Exercise details:
A faithful copy of all the data is required; pictures should not be included.
___ Source material
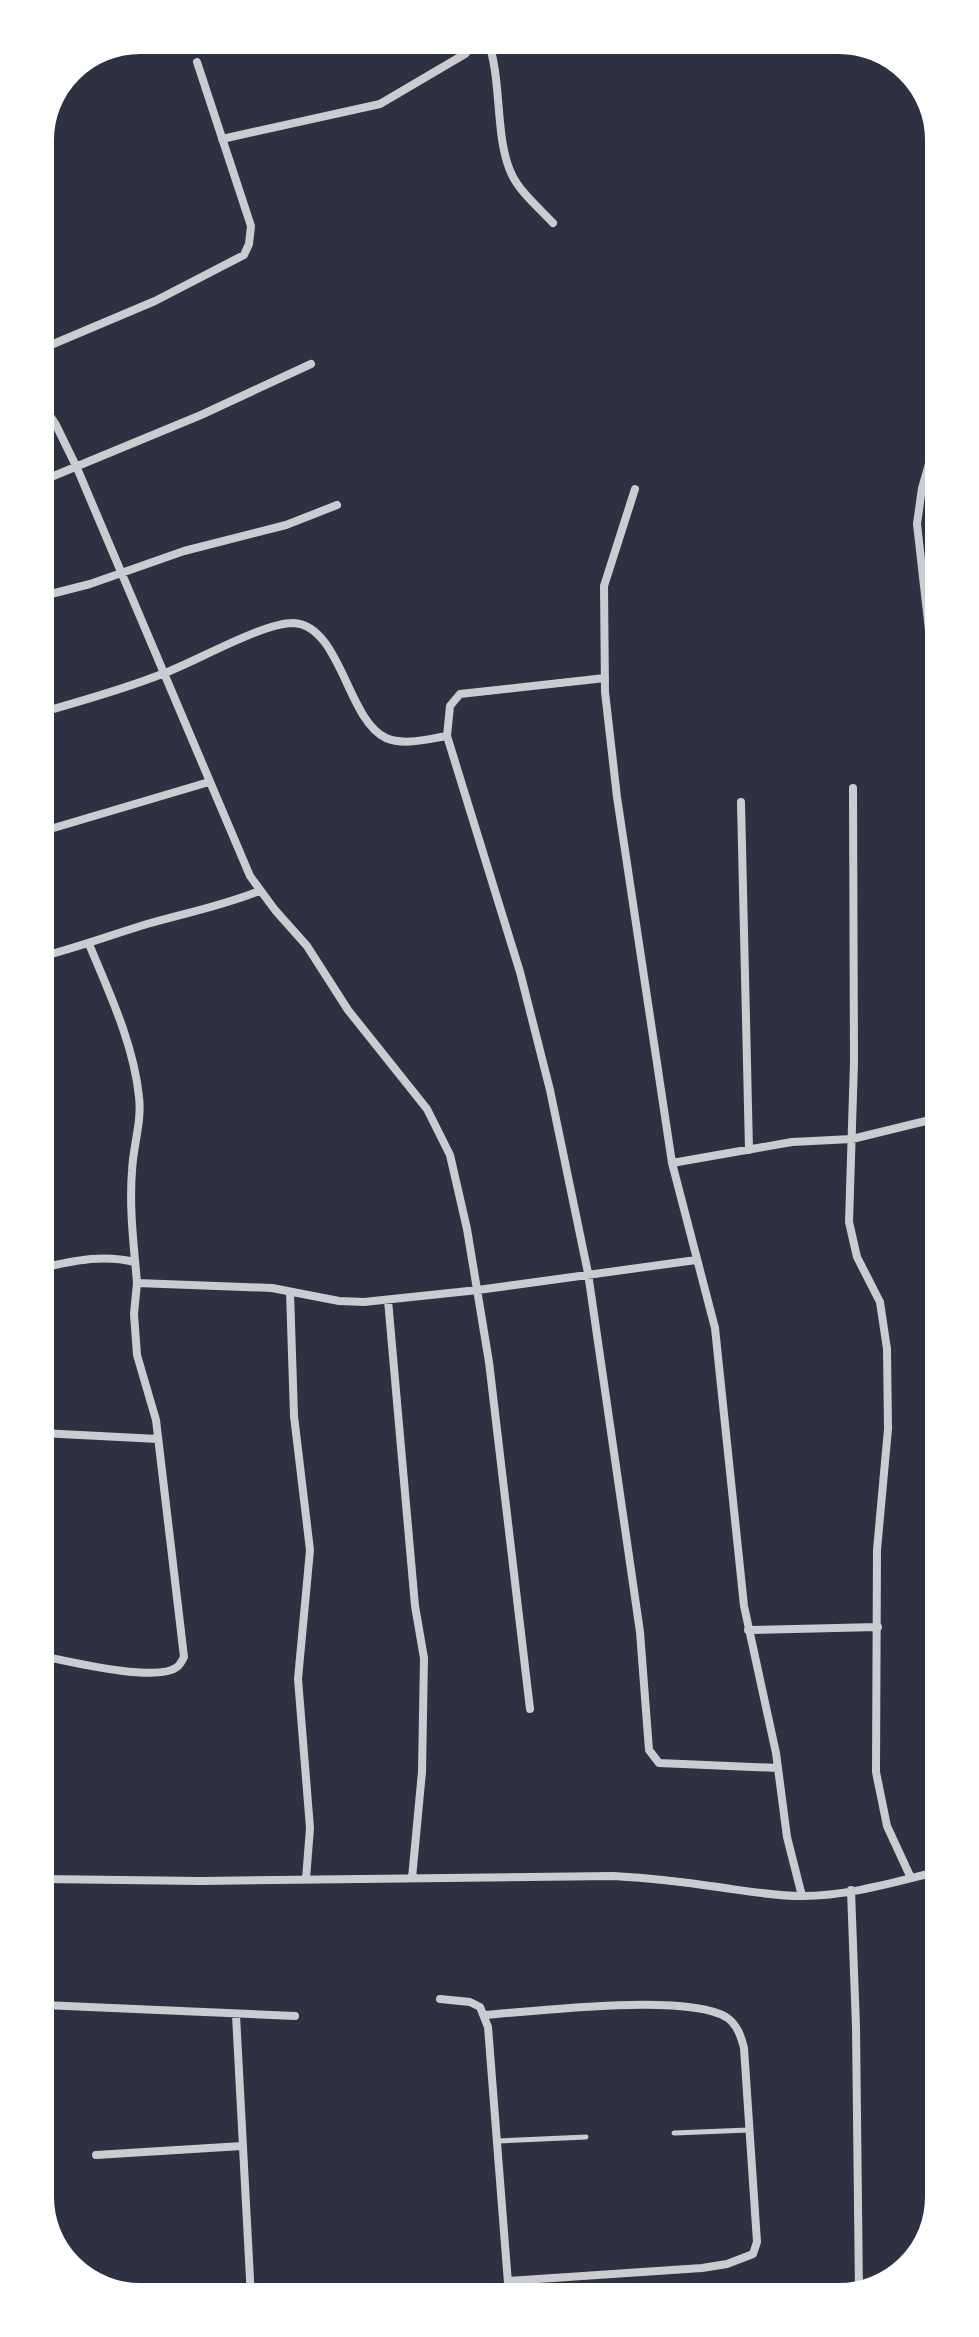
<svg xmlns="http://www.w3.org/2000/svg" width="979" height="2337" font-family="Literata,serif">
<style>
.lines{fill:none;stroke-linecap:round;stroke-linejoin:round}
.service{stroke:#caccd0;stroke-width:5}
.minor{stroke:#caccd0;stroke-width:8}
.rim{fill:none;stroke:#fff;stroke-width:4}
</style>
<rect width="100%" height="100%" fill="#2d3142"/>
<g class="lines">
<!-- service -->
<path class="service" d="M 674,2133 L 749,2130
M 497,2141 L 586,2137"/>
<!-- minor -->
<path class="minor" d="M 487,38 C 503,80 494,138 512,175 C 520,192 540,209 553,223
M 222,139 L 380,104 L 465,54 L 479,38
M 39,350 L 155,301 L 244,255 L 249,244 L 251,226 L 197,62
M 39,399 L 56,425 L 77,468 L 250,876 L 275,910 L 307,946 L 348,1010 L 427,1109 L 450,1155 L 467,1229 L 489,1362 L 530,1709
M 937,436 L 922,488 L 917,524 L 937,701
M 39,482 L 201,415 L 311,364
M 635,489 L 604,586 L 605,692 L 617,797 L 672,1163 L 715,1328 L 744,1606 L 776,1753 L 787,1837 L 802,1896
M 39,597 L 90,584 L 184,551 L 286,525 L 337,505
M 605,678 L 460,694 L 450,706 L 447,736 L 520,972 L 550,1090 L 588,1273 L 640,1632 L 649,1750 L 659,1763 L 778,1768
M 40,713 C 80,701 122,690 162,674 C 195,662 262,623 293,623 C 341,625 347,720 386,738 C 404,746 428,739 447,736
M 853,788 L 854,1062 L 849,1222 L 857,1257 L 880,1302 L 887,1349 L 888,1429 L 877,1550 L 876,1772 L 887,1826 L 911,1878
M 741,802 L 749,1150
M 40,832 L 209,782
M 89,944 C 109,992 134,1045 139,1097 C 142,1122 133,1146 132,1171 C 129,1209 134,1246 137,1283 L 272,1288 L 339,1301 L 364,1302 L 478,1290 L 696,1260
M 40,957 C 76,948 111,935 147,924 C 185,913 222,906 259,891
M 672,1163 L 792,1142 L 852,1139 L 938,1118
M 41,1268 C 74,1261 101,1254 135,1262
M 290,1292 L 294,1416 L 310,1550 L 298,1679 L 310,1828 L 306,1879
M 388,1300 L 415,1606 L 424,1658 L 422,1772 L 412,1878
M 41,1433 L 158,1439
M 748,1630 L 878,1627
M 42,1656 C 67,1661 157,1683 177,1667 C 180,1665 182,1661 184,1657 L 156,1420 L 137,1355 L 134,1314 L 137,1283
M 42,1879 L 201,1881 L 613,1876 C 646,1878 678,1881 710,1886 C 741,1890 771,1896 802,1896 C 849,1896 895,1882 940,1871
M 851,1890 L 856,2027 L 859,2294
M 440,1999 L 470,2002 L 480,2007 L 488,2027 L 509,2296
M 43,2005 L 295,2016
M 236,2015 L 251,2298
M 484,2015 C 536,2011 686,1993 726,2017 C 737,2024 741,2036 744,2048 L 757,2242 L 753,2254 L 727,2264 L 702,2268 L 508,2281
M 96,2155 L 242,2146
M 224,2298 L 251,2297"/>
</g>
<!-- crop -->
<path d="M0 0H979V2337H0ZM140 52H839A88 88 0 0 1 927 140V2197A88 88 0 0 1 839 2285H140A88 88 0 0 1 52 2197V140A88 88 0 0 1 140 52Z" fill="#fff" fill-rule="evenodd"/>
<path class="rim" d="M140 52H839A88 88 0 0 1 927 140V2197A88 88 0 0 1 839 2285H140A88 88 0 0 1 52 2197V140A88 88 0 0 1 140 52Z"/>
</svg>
______
Exercise answer:
<svg xmlns="http://www.w3.org/2000/svg" width="979" height="2337" font-family="Literata,serif">
<style>
.lines{fill:none;stroke-linecap:round;stroke-linejoin:round}
.service{stroke:#caccd0;stroke-width:5}
.minor{stroke:#caccd0;stroke-width:8}
.rim{fill:none;stroke:#fff;stroke-width:4}
</style>
<rect width="100%" height="100%" fill="#2d3142"/>
<g class="lines">
<!-- service -->
<path class="service" d="M 674,2133 L 749,2130
M 497,2141 L 586,2137"/>
<!-- minor -->
<path class="minor" d="M 487,38 C 503,80 494,138 512,175 C 520,192 540,209 553,223
M 222,139 L 380,104 L 465,54 L 479,38
M 39,350 L 155,301 L 244,255 L 249,244 L 251,226 L 197,62
M 39,399 L 56,425 L 77,468 L 250,876 L 275,910 L 307,946 L 348,1010 L 427,1109 L 450,1155 L 467,1229 L 489,1362 L 530,1709
M 937,436 L 922,488 L 917,524 L 937,701
M 39,482 L 201,415 L 311,364
M 635,489 L 604,586 L 605,692 L 617,797 L 672,1163 L 715,1328 L 744,1606 L 776,1753 L 787,1837 L 802,1896
M 39,597 L 90,584 L 184,551 L 286,525 L 337,505
M 605,678 L 460,694 L 450,706 L 447,736 L 520,972 L 550,1090 L 588,1273 L 640,1632 L 649,1750 L 659,1763 L 778,1768
M 40,713 C 80,701 122,690 162,674 C 195,662 262,623 293,623 C 341,625 347,720 386,738 C 404,746 428,739 447,736
M 853,788 L 854,1062 L 849,1222 L 857,1257 L 880,1302 L 887,1349 L 888,1429 L 877,1550 L 876,1772 L 887,1826 L 911,1878
M 741,802 L 749,1150
M 40,832 L 209,782
M 89,944 C 109,992 134,1045 139,1097 C 142,1122 133,1146 132,1171 C 129,1209 134,1246 137,1283 L 272,1288 L 339,1301 L 364,1302 L 478,1290 L 696,1260
M 40,957 C 76,948 111,935 147,924 C 185,913 222,906 259,891
M 672,1163 L 792,1142 L 852,1139 L 938,1118
M 41,1268 C 74,1261 101,1254 135,1262
M 290,1292 L 294,1416 L 310,1550 L 298,1679 L 310,1828 L 306,1879
M 388,1300 L 415,1606 L 424,1658 L 422,1772 L 412,1878
M 41,1433 L 158,1439
M 748,1630 L 878,1627
M 42,1656 C 67,1661 157,1683 177,1667 C 180,1665 182,1661 184,1657 L 156,1420 L 137,1355 L 134,1314 L 137,1283
M 42,1879 L 201,1881 L 613,1876 C 646,1878 678,1881 710,1886 C 741,1890 771,1896 802,1896 C 849,1896 895,1882 940,1871
M 851,1890 L 856,2027 L 859,2294
M 440,1999 L 470,2002 L 480,2007 L 488,2027 L 509,2296
M 43,2005 L 295,2016
M 236,2015 L 251,2298
M 484,2015 C 536,2011 686,1993 726,2017 C 737,2024 741,2036 744,2048 L 757,2242 L 753,2254 L 727,2264 L 702,2268 L 508,2281
M 96,2155 L 242,2146
M 224,2298 L 251,2297"/>
</g>
<!-- crop -->
<path d="M0 0H979V2337H0ZM140 52H839A88 88 0 0 1 927 140V2197A88 88 0 0 1 839 2285H140A88 88 0 0 1 52 2197V140A88 88 0 0 1 140 52Z" fill="#fff" fill-rule="evenodd"/>
<path class="rim" d="M140 52H839A88 88 0 0 1 927 140V2197A88 88 0 0 1 839 2285H140A88 88 0 0 1 52 2197V140A88 88 0 0 1 140 52Z"/>
</svg>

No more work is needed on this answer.